▸ Data for the task

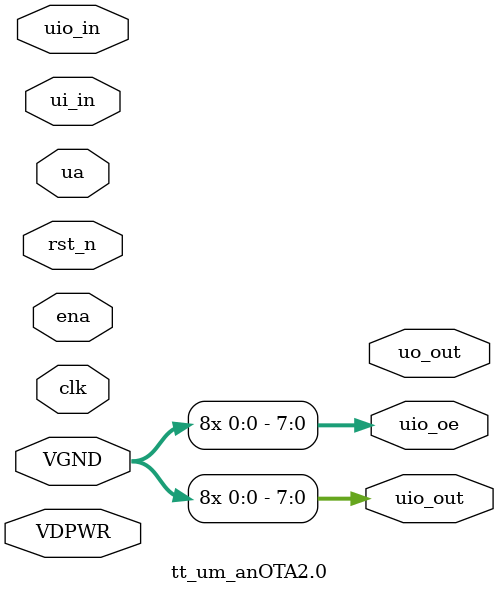
<source format=v>
/*
 * Copyright (c) 2024 Your Name
 * SPDX-License-Identifier: Apache-2.0
 */

`default_nettype none

module tt_um_anOTA2.0 (
    input  wire       VGND,
    input  wire       VDPWR,    // 1.8v power supply
//    input  wire       VAPWR,    // 3.3v power supply
    input  wire [7:0] ui_in,    // Dedicated inputs
    output wire [7:0] uo_out,   // Dedicated outputs
    input  wire [7:0] uio_in,   // IOs: Input path
    output wire [7:0] uio_out,  // IOs: Output path
    output wire [7:0] uio_oe,   // IOs: Enable path (active high: 0=input, 1=output)
    inout  wire [7:0] ua,       // Analog pins, only ua[5:0] can be used
    input  wire       ena,      // always 1 when the design is powered, so you can ignore it
    input  wire       clk,      // clock
    input  wire       rst_n     // reset_n - low to reset
);

    assign uio_out[0] = VGND;
    assign uio_out[1] = VGND;
    assign uio_out[2] = VGND;
    assign uio_out[3] = VGND;
    assign uio_out[4] = VGND;
    assign uio_out[5] = VGND;
    assign uio_out[6] = VGND;
    assign uio_out[7] = VGND;

    assign uio_oe[0] = VGND;
    assign uio_oe[1] = VGND;
    assign uio_oe[2] = VGND;
    assign uio_oe[3] = VGND;
    assign uio_oe[4] = VGND;
    assign uio_oe[5] = VGND;
    assign uio_oe[6] = VGND;
    assign uio_oe[7] = VGND;

    
endmodule

</source>
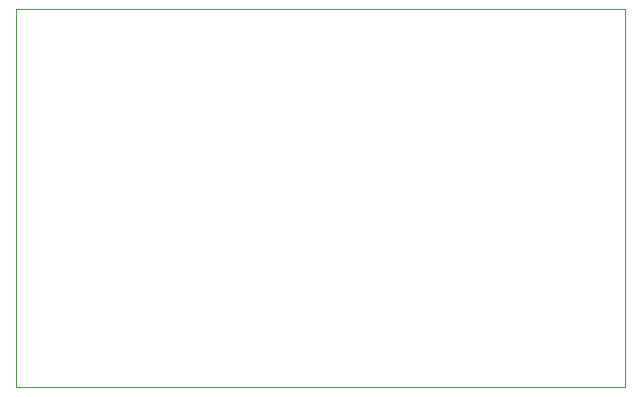
<source format=gbr>
G04 #@! TF.GenerationSoftware,KiCad,Pcbnew,(5.1.2-1)-1*
G04 #@! TF.CreationDate,2021-10-12T12:57:45-04:00*
G04 #@! TF.ProjectId,DCMixer - CGS04,44434d69-7865-4722-902d-204347533034,rev?*
G04 #@! TF.SameCoordinates,Original*
G04 #@! TF.FileFunction,Profile,NP*
%FSLAX46Y46*%
G04 Gerber Fmt 4.6, Leading zero omitted, Abs format (unit mm)*
G04 Created by KiCad (PCBNEW (5.1.2-1)-1) date 2021-10-12 12:57:45*
%MOMM*%
%LPD*%
G04 APERTURE LIST*
%ADD10C,0.050000*%
G04 APERTURE END LIST*
D10*
X63754000Y-12192000D02*
X12192000Y-12192000D01*
X63754000Y-44196000D02*
X63754000Y-12192000D01*
X12192000Y-44196000D02*
X63754000Y-44196000D01*
X12192000Y-12192000D02*
X12192000Y-44196000D01*
M02*

</source>
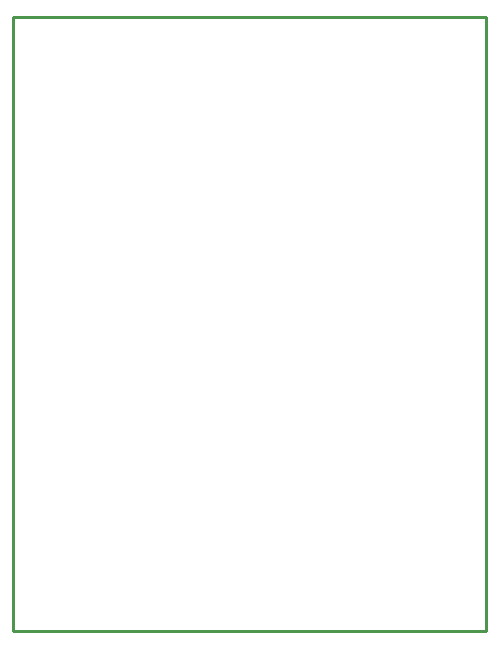
<source format=gko>
G04 Layer: BoardOutlineLayer*
G04 EasyEDA v6.5.23, 2023-05-28 17:35:23*
G04 5b9d0392a9f34ebfbb4243e03fcb58ae,7b9118f9ee4640bfb0881aea6626bb62,10*
G04 Gerber Generator version 0.2*
G04 Scale: 100 percent, Rotated: No, Reflected: No *
G04 Dimensions in millimeters *
G04 leading zeros omitted , absolute positions ,4 integer and 5 decimal *
%FSLAX45Y45*%
%MOMM*%

%ADD10C,0.2540*%
D10*
X699998Y8599982D02*
G01*
X4699990Y8599982D01*
X4699990Y3399993D01*
X699998Y3399993D01*
X699998Y8599982D01*

%LPD*%
M02*

</source>
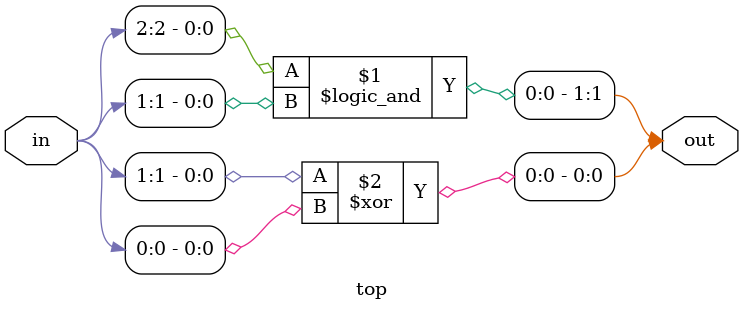
<source format=sv>
module top (
    input [2:0] in,
    output [1:0] out
);

    // Combiniational logic for addition
    assign out[1] = in[2] && in[1];
    assign out[0] = in[1] ^ in[0];

endmodule

</source>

▸ Your task
The answer should be the complete listing, set down exactly, without pictures.

▸ Exercise solution
<source format=v>
/*
 * Copyright (c) 2024 Your Name
 * SPDX-License-Identifier: Apache-2.0
 */

`default_nettype none

module tt_um_anOTA2.0 (
    input  wire       VGND,
    input  wire       VDPWR,    // 1.8v power supply
//    input  wire       VAPWR,    // 3.3v power supply
    input  wire [7:0] ui_in,    // Dedicated inputs
    output wire [7:0] uo_out,   // Dedicated outputs
    input  wire [7:0] uio_in,   // IOs: Input path
    output wire [7:0] uio_out,  // IOs: Output path
    output wire [7:0] uio_oe,   // IOs: Enable path (active high: 0=input, 1=output)
    inout  wire [7:0] ua,       // Analog pins, only ua[5:0] can be used
    input  wire       ena,      // always 1 when the design is powered, so you can ignore it
    input  wire       clk,      // clock
    input  wire       rst_n     // reset_n - low to reset
);

    assign uio_out[0] = VGND;
    assign uio_out[1] = VGND;
    assign uio_out[2] = VGND;
    assign uio_out[3] = VGND;
    assign uio_out[4] = VGND;
    assign uio_out[5] = VGND;
    assign uio_out[6] = VGND;
    assign uio_out[7] = VGND;

    assign uio_oe[0] = VGND;
    assign uio_oe[1] = VGND;
    assign uio_oe[2] = VGND;
    assign uio_oe[3] = VGND;
    assign uio_oe[4] = VGND;
    assign uio_oe[5] = VGND;
    assign uio_oe[6] = VGND;
    assign uio_oe[7] = VGND;

    
endmodule

</source>
<source format=gbr>
G04 #@! TF.GenerationSoftware,KiCad,Pcbnew,(5.1.2-1)-1*
G04 #@! TF.CreationDate,2021-10-12T12:57:45-04:00*
G04 #@! TF.ProjectId,DCMixer - CGS04,44434d69-7865-4722-902d-204347533034,rev?*
G04 #@! TF.SameCoordinates,Original*
G04 #@! TF.FileFunction,Profile,NP*
%FSLAX46Y46*%
G04 Gerber Fmt 4.6, Leading zero omitted, Abs format (unit mm)*
G04 Created by KiCad (PCBNEW (5.1.2-1)-1) date 2021-10-12 12:57:45*
%MOMM*%
%LPD*%
G04 APERTURE LIST*
%ADD10C,0.050000*%
G04 APERTURE END LIST*
D10*
X63754000Y-12192000D02*
X12192000Y-12192000D01*
X63754000Y-44196000D02*
X63754000Y-12192000D01*
X12192000Y-44196000D02*
X63754000Y-44196000D01*
X12192000Y-12192000D02*
X12192000Y-44196000D01*
M02*

</source>
<source format=gko>
G04 Layer: BoardOutlineLayer*
G04 EasyEDA v6.5.23, 2023-05-28 17:35:23*
G04 5b9d0392a9f34ebfbb4243e03fcb58ae,7b9118f9ee4640bfb0881aea6626bb62,10*
G04 Gerber Generator version 0.2*
G04 Scale: 100 percent, Rotated: No, Reflected: No *
G04 Dimensions in millimeters *
G04 leading zeros omitted , absolute positions ,4 integer and 5 decimal *
%FSLAX45Y45*%
%MOMM*%

%ADD10C,0.2540*%
D10*
X699998Y8599982D02*
G01*
X4699990Y8599982D01*
X4699990Y3399993D01*
X699998Y3399993D01*
X699998Y8599982D01*

%LPD*%
M02*

</source>
<source format=sv>
module top (
    input [2:0] in,
    output [1:0] out
);

    // Combiniational logic for addition
    assign out[1] = in[2] && in[1];
    assign out[0] = in[1] ^ in[0];

endmodule

</source>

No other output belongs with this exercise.